Each line from the one containing "Piscina exterior sazonal para relaxar" to the end of the data must be copied exactly, the first and last included; no other lines and no pictures belong in the copy.

■ ■ ■ ■ ■

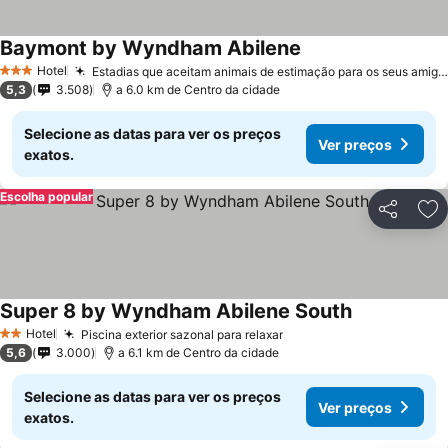
Baymont by Wyndham Abilene
Hotel
Estadias que aceitam animais de estimação para os seus amigos peludos
3 Estrelas
5,3
3.508
a 6.0 km de Centro da cidade
Selecione as datas para ver os preços
Ver preços
exatos.
Escolha popular
Partilhar
Ad
Super 8 by Wyndham Abilene South
Hotel
Piscina exterior sazonal para relaxar
2 Estrelas
5,6
3.000
a 6.1 km de Centro da cidade
Selecione as datas para ver os preços
Ver preços
exatos.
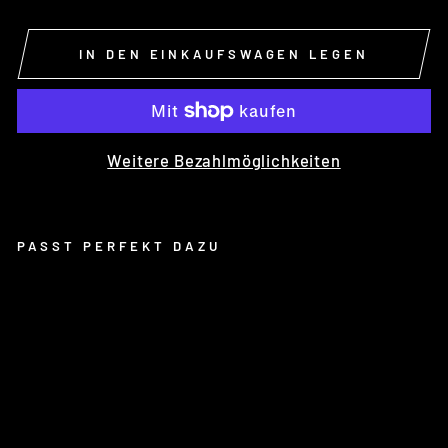
IN DEN EINKAUFSWAGEN LEGEN
Weitere Bezahlmöglichkeiten
PASST PERFEKT DAZU
CH
IL
LI
W
HE
EL
W
HI
TE
-
11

■ ■ ■ ■ ■

▶ RESPONSE TO THIS TASK
Piscina exterior sazonal para relaxar
2 Estrelas
5,6
3.000
a 6.1 km de Centro da cidade
Selecione as datas para ver os preços
Ver preços
exatos.
IN DEN EINKAUFSWAGEN LEGEN
Weitere Bezahlmöglichkeiten
PASST PERFEKT DAZU
CH
IL
LI
W
HE
EL
W
HI
TE
-
11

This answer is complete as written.